England and the Netherlands became the first World Cup heavyweights to touch down in Qatar on Tuesday as FIFA president Gianni Infantino again urged teams to focus on the football.

Gareth Southgate's England side, spearheaded by striker Harry Kane, are seeking to become world champions for just the second time after crashing out in the semi-finals four years ago in Russia.

They raised the hopes of their passionate fans by reaching the final of last year's delayed Euro 2020 tournament but have struggled for form in recent months.

"Excitement is building among everyone," said Kane. "We're happy to be here and looking forward to being out on the training pitch."

The Netherlands, whose outspoken coach Louis van Gaal has not hidden his opinion that Qatar should never have been allowed to host the World Cup, also arrived.

"Hello @FIFAWorldCup, we're here! Can't wait to get started!" the Dutch team tweeted, along with arrival pictures.

The Dutch were runners-up in 2010 and finished third four years later but did not qualify for the 2018 tournament in Russia.

Defending champions France and two-time World Cup winners Argentina are due to arrive in Qatar on Wednesday.

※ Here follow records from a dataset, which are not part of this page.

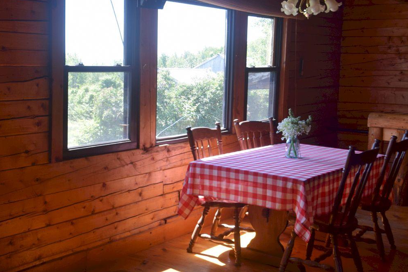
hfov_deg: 36.8
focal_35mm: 54
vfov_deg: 25.1
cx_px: 173
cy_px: 136
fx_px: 612
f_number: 6.3
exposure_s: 1/160
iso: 400
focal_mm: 24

Pleas from football's world governing body FIFA for a switch in focus to the football have fallen on deaf ears in some countries as the countdown to Sunday's kick-off has intensified the focus on Qatar's treatment of migrant workers, women and the LGBTQ community.

FIFA launched its "Football Unites the World" campaign with a video featuring star players including Neymar, Karim Benzema and Edouard Mendy.

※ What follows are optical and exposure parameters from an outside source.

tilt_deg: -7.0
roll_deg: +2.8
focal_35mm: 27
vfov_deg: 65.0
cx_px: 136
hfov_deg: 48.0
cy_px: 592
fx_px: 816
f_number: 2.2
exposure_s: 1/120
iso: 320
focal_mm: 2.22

Infantino said: "Although football is and should be our main focus, the FIFA World Cup is also about values and causes that extend far beyond the pitch and we are delighted that football stars past and present have joined us to promote and highlight these topics, which also unite the whole world."

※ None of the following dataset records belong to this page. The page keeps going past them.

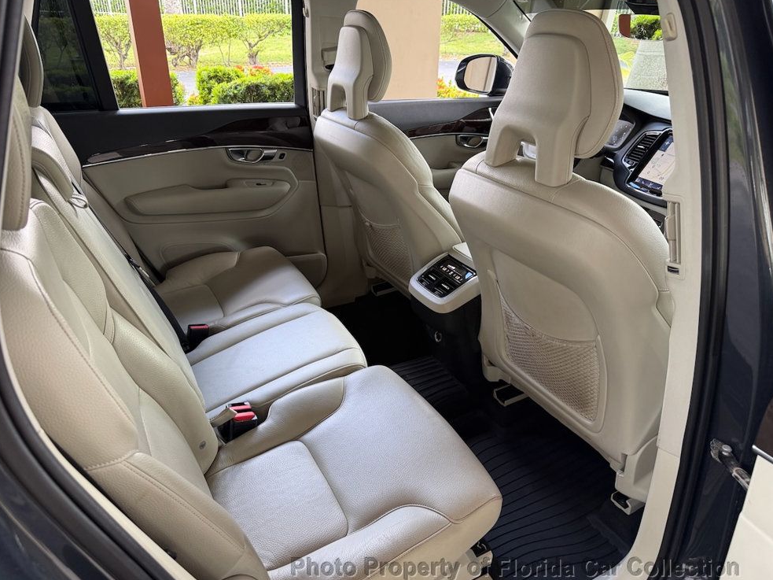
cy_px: 292
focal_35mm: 25
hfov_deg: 69.4
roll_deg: -0.7
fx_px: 558
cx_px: 378
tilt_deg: -25.8
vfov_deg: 54.9
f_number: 1.78
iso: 160
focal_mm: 6.76
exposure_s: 1/121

USA coach Gregg Berhalter explained why his team are displaying a rainbow logo at their training base in Qatar, where homosexuality is illegal.

"We think it's important, wherever we think that when we are on the world stage and in a venue like Qatar, to bring awareness to these issues," he said.

"We recognise that Qatar has made major strides and there has been a ton of progress but there is some work to do."

Qatar has rejected the accusations against its rights record as "racism" and the chief World Cup organiser said attacks on the Gulf state had been launched because it "competed as equals and snatched" the World Cup from rival bidders.

Iran's players are being watched closely in Qatar for signs that they support demonstrations in the country following the death of 22-year-old Mahsa Amini after her arrest for allegedly flouting the strict dress code for women.

But coach Carlos Queiroz, who compared the situation to players in England taking the knee in anti-racism protests, told a press conference his men had the "right to express themselves".

Cristiano Ronaldo was attracting attention even before the 37-year-old arrives in Qatar to play in his fifth World Cup, launching a stinging tirade against the club.

Ronaldo, who has been a peripheral player this season, said he felt "betrayed" by the Premier League club and that he has no respect for new manager Erik ten Hag.

He also hit out at the club's US owners, the Glazer family, stating they care far more about the money-making potential of United than results on the pitch.

Lionel Messi, the player who has competed with Ronaldo as the world's best player for more than a decade, says he is cautious over Argentina's chances as he hopes to crown a glorious career by lifting the World Cup trophy for the first time.

The South American side have won the trophy twice – in 1978 and 1986 – with Messi a defeated finalist in 2014.

"We are very excited," 35-year-old Messi said in an interview with CONMEBOL, the South American football federation.

"We have a very nice group that is very eager, but we think about going little by little. We know that World Cup groups are not easy."